A titre personnel, je ne mange pas Hallal, je ne suis pas musulman, et qu'il y ait un rayon Hallal dans les magasins en FRANCE ne m'a jamais créé le moindre problème! encore moins ici au SENEGAL; Lorsque j'invit des musulmans à ma table, ils n'ont pas de produits Hallal mais des plats que j'aime à confectionner, avec de la nouriture conforme à leur croyance, sur la table se troue toujours du vin pour ceux qui en boivent, de l'eau pour ceux qui préfèrent et des jus de fruits pour qui veut. La croyance est une affaire personnelle, qui ne regarde que la personne concernée, et la respecter me semble être une règle élèmentaire de politesse et de (bonne) éducation.

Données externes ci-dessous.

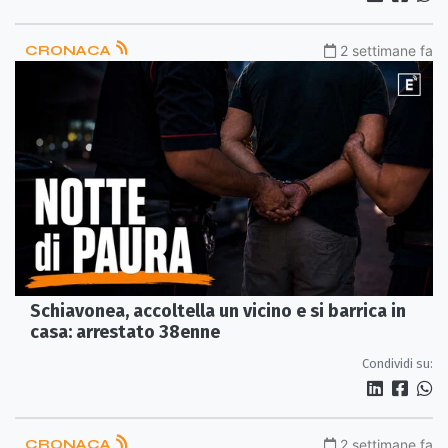
CRONACA
2 settimane fa
Schiavonea, accoltella un vicino e si barrica in
casa: arrestato 38enne
Condividi su:
CRONACA
2 settimane fa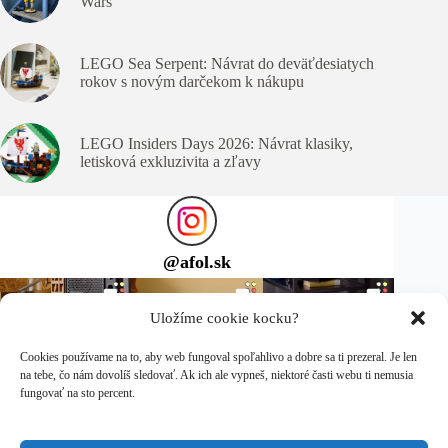
Wars
LEGO Sea Serpent: Návrat do deväťdesiatych
rokov s novým darčekom k nákupu
LEGO Insiders Days 2026: Návrat klasiky,
letisková exkluzivita a zľavy
@
afol.sk
Uložíme cookie kocku?
Cookies používame na to, aby web fungoval spoľahlivo a dobre sa ti prezeral. Je len
na tebe, čo nám dovolíš sledovať. Ak ich ale vypneš, niektoré časti webu ti nemusia
fungovať na sto percent.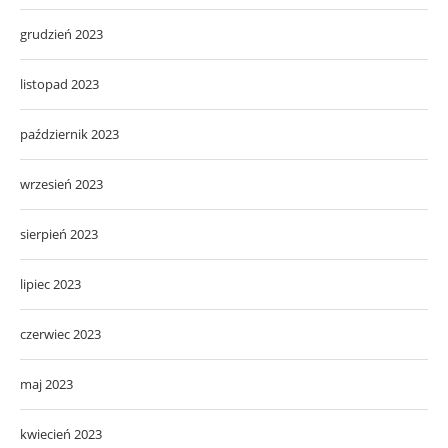
grudzień 2023
listopad 2023
październik 2023
wrzesień 2023
sierpień 2023
lipiec 2023
czerwiec 2023
maj 2023
kwiecień 2023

Ceci dit, on aurait bien tort de croire, penser ou écrire, qu'il s'agit d'une guerre contre les occientaux et les musulmans. C'est une guerre menée par des soit disant musulmans, contre une immense majorité de musulmans, qui vivent leur foi en silence et en paix, sans ennuyer qui que ce soit le moins du monde avec leur religion, et je peux en témoigner, que ce soit ici, au SENEGAL, où je n'ai jamais eu le moindre problème avec ca, ou en FRANCE, idem. Les principales victimes, ce sont quand même les musulmans eux mêmes, qui tomben sous les armes de ces fous qui ne sont en fat que des délinquants de droit commun, qui prennent pour prétexte la religion, pou s'enrichir et semer la terreur dans le monde entier. Les victimes occidentales, avec tout le respect que je meur doit ainsi qu'à leur fammilles, ce sont des victimes "collatérales".

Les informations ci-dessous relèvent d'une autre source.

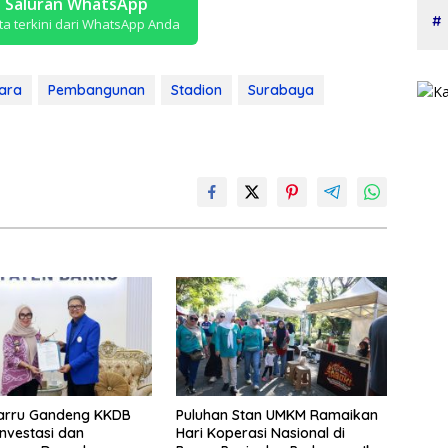
i Saluran WhatsApp
ta terkini dari WhatsApp Anda
ara
Pembangunan
Stadion
Surabaya
Barru Gandeng KKDB
Puluhan Stan UMKM Ramaikan
Investasi dan
Hari Koperasi Nasional di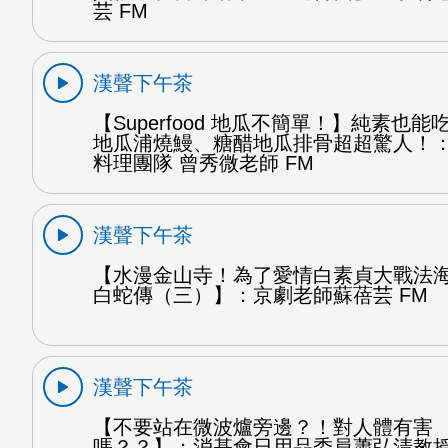
芸 FM
漢聲下午茶
【Superfood 地瓜不簡單！】純素也
地瓜浦燒鰻、糖醋地瓜排骨超超驚人！
料理團隊 曾秀微老師 FM
漢聲下午茶
【水漫金山寺！為了愛情白素貞大戰法
白蛇傳（三）】：京劇老師蘇蓓芸 FM
漢聲下午茶
【不要站在微波爐旁邊？！對人體有害
嗎？？】：消基會日用品委員蕭弘清教授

J''aimerai entendre plus haut et plus fort, les musulmans, les vrais, pour dire et répéter que la guerre est menée contre eux, les vrais musulmans dont les armes principales sont la rolerance, le respect de l'autre, et la foi en ALLAH, car je regrette d'avoir à l'écrire, mais je n'entend pas beaucoup cette immense majorité de croyant sincères et véritables, que ce soit ici ou ailleurs: ce sont eux qui sont attaqués, ce sont leur frères, fils ou pères qui sont assassinés lâchement par une bande de malfrats qui n'ont strictement rien, mais alors rien à voir avec la religion musulmane (que l'on me reprenne si je me trompe) car le but final, c'est bien quand même l'extermination de tous les fidèles, pour les remplacer par des pseudos croyants qui pensent lire le coran, oubliant qu'ils ne savent même pas lire!
J'attend le jour où cette "amée de l'ombre", animée uniquement par la sincerité de leur foi, se lève et fasse savoir au monde entier que les musulmans n'ont rien à voir avec cette horde d'assassins .
Mais cela passe peut être 6aussi par une organisation de la religion musulmane, une struturation peut être, je ne sais pas, et les musulmans eux mêmes ont peut être des idées la dessus qu'il ne serait pas inintéressant de connaitre.